Task objective: Return, from the material below, each line in which the word "partners" is present.

....

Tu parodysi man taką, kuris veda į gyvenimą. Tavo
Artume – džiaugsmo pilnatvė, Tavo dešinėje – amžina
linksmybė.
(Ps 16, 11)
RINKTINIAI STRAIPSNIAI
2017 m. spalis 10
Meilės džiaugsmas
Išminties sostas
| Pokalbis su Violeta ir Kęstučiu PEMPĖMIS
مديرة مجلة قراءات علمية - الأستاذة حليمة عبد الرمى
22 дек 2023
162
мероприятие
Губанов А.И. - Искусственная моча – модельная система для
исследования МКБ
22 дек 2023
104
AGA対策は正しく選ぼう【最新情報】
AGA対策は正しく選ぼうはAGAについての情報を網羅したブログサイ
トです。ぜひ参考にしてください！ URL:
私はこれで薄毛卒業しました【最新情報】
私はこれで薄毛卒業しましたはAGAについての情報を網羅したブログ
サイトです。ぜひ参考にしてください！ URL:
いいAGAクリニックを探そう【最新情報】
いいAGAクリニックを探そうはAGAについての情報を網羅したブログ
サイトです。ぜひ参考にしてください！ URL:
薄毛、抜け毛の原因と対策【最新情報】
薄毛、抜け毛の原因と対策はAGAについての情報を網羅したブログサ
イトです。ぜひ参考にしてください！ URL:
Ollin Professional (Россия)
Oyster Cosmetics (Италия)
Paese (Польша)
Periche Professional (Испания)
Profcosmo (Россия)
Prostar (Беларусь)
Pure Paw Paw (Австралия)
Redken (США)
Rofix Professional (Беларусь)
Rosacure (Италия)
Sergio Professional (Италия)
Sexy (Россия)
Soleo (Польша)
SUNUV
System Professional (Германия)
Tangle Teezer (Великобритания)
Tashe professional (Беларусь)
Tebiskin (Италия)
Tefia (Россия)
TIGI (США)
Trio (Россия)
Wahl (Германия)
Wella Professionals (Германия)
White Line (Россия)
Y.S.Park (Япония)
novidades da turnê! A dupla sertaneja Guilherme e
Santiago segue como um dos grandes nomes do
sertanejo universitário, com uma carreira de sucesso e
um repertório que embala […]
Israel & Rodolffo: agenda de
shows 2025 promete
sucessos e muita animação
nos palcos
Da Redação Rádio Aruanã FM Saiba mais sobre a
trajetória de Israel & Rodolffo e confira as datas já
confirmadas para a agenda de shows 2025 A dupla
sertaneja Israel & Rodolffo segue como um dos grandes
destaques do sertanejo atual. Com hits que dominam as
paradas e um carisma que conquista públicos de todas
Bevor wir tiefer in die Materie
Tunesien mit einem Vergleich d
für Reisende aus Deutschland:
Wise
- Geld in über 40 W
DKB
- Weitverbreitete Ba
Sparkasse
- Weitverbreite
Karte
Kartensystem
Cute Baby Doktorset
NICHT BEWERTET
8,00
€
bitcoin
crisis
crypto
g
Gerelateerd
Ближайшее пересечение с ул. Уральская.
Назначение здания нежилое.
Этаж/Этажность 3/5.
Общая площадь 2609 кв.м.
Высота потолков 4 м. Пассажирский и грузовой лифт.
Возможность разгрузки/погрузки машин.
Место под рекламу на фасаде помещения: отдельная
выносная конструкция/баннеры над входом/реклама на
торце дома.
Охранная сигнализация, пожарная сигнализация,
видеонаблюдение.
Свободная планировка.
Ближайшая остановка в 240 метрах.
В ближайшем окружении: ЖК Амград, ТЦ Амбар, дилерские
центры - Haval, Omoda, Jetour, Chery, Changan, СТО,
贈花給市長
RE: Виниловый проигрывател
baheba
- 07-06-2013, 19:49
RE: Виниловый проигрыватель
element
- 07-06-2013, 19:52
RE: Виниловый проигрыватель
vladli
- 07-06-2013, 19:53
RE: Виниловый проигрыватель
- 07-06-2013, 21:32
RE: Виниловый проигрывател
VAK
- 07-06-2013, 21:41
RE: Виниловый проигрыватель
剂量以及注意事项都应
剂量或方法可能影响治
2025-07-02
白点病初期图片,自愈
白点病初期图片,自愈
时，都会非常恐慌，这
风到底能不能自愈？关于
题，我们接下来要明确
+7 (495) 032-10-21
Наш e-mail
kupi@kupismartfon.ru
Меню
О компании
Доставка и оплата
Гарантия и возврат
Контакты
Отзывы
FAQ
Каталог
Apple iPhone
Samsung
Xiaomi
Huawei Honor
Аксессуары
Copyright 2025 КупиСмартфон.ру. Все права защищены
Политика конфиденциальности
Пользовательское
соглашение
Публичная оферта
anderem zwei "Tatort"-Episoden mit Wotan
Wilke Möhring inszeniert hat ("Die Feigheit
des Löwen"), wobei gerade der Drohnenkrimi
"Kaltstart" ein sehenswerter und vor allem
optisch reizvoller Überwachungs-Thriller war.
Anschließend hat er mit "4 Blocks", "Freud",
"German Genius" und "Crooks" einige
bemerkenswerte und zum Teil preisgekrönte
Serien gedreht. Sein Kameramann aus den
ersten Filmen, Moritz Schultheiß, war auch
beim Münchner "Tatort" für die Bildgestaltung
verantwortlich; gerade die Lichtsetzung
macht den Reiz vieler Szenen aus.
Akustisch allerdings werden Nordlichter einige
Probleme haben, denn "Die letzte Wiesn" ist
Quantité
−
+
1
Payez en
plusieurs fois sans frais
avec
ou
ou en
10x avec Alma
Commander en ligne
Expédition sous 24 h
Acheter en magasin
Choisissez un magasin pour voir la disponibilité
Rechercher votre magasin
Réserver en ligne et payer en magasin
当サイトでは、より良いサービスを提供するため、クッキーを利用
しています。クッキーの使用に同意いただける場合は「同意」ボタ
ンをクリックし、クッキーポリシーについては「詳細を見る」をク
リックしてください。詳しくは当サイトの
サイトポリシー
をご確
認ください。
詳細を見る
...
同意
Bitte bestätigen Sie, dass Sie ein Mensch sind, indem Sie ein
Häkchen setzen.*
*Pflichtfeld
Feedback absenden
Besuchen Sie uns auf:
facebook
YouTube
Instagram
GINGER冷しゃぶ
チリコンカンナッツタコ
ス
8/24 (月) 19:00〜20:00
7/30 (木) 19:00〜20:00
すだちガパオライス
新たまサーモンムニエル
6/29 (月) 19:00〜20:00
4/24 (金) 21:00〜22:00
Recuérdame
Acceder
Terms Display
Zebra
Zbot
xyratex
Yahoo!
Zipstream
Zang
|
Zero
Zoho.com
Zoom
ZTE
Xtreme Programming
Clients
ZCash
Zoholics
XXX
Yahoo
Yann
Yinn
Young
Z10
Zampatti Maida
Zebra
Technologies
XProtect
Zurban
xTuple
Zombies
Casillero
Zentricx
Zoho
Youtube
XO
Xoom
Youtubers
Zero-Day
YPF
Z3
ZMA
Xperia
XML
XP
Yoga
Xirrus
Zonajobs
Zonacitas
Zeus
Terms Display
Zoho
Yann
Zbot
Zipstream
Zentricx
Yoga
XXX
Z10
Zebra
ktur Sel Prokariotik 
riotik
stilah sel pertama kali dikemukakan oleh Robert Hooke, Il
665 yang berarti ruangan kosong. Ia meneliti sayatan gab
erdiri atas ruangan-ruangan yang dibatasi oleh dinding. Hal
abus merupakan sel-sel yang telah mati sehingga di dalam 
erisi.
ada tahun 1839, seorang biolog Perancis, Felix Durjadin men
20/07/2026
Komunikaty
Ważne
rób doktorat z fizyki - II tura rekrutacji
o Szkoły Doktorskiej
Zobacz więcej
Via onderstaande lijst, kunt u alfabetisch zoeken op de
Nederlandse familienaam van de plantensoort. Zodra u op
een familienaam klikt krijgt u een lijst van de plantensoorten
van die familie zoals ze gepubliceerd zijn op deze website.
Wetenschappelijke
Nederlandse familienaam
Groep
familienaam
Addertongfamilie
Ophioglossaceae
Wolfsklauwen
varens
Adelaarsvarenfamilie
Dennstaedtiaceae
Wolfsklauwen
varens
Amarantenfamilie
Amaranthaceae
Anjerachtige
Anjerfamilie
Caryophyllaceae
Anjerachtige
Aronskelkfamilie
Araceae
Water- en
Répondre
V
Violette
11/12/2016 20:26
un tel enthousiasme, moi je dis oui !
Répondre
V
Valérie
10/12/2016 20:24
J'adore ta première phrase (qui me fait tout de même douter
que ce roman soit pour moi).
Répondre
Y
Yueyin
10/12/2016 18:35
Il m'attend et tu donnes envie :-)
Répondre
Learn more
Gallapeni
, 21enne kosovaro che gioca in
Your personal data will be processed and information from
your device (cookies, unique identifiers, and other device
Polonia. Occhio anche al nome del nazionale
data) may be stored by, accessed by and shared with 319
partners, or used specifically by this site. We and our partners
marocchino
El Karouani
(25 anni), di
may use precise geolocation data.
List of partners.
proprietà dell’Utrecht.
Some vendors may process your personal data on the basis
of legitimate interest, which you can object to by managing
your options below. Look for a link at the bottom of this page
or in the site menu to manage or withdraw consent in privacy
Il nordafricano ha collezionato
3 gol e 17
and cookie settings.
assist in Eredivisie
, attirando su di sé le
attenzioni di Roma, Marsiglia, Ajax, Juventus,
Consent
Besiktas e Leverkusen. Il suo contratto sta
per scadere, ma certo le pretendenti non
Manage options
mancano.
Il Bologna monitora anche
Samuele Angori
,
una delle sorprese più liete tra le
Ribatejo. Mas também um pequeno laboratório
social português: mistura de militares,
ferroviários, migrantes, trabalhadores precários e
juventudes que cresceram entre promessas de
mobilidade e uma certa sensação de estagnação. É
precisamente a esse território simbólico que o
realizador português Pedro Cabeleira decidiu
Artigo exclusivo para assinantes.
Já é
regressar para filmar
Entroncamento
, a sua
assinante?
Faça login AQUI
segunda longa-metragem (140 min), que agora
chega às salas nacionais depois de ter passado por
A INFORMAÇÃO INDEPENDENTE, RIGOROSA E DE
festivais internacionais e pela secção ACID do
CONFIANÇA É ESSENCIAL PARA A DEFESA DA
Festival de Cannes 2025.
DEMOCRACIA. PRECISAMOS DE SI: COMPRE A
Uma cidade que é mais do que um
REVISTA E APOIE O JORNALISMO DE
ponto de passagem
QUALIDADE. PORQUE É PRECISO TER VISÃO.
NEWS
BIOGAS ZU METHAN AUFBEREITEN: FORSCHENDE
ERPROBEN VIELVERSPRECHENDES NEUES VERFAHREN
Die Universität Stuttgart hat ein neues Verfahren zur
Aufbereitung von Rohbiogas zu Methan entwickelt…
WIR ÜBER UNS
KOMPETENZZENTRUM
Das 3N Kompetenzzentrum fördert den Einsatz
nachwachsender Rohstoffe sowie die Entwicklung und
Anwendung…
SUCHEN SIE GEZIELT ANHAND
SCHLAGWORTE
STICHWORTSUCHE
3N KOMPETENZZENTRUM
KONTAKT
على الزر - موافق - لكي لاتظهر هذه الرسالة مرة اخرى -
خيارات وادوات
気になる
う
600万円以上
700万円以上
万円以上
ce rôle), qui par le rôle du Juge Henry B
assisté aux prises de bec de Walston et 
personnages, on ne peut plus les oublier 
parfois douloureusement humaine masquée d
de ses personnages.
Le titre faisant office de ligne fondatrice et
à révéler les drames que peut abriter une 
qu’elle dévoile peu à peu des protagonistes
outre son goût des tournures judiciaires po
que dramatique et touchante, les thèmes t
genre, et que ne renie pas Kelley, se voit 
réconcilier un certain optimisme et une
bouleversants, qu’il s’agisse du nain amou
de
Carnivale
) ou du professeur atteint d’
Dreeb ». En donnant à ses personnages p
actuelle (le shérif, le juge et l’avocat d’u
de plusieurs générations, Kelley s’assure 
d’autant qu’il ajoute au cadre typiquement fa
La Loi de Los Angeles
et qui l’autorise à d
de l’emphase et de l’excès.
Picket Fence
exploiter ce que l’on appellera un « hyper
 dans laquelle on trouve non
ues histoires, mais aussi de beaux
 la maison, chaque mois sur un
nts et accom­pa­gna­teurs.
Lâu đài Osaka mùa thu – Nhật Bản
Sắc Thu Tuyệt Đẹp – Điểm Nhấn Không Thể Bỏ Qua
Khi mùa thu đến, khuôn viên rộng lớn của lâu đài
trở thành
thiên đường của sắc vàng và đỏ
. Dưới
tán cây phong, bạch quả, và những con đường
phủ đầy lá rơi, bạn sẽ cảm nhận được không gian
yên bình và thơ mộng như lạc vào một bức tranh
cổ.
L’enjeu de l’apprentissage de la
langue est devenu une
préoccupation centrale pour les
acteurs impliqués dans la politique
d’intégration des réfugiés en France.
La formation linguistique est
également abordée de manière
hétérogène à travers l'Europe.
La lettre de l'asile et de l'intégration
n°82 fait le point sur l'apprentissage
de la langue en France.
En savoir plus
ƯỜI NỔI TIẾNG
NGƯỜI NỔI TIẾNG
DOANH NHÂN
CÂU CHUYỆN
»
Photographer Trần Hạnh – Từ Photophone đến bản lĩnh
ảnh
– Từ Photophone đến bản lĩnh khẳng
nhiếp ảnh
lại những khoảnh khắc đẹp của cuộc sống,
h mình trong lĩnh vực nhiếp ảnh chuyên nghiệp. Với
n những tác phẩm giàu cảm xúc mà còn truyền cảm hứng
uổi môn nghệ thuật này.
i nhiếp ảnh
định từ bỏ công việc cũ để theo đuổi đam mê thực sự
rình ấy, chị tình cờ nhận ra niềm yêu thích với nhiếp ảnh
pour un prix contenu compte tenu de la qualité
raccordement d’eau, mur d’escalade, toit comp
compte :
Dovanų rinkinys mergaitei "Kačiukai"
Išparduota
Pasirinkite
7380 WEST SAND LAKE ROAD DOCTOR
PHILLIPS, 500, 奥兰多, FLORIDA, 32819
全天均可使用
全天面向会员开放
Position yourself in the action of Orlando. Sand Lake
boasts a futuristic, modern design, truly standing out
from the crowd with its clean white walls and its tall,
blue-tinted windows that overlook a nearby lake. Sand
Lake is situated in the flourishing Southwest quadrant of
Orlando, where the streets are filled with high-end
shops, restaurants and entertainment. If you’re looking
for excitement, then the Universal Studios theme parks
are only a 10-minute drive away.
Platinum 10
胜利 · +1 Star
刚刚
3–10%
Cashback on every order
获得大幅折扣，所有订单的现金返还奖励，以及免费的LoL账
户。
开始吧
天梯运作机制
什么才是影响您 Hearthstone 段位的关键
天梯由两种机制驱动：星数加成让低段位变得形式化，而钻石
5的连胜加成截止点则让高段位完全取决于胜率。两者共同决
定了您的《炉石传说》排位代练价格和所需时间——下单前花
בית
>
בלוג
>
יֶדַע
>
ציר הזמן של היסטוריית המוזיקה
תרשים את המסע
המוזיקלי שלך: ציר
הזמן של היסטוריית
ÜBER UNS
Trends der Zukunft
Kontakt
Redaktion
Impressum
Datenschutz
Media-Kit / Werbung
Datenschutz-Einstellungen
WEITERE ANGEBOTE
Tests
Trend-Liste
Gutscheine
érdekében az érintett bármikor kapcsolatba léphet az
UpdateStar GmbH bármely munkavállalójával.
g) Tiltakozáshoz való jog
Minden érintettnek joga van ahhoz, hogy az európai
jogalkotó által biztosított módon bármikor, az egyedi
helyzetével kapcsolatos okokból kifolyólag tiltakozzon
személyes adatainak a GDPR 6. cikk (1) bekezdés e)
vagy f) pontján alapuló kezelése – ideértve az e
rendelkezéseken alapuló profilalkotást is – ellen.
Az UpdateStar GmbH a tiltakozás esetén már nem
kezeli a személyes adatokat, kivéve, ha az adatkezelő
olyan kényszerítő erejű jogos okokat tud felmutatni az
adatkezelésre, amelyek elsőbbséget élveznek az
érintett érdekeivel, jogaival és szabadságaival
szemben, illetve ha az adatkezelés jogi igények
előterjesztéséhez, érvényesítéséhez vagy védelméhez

....

Result for this exercise:
partners, or used specifically by this site. We and our partners
List of partners.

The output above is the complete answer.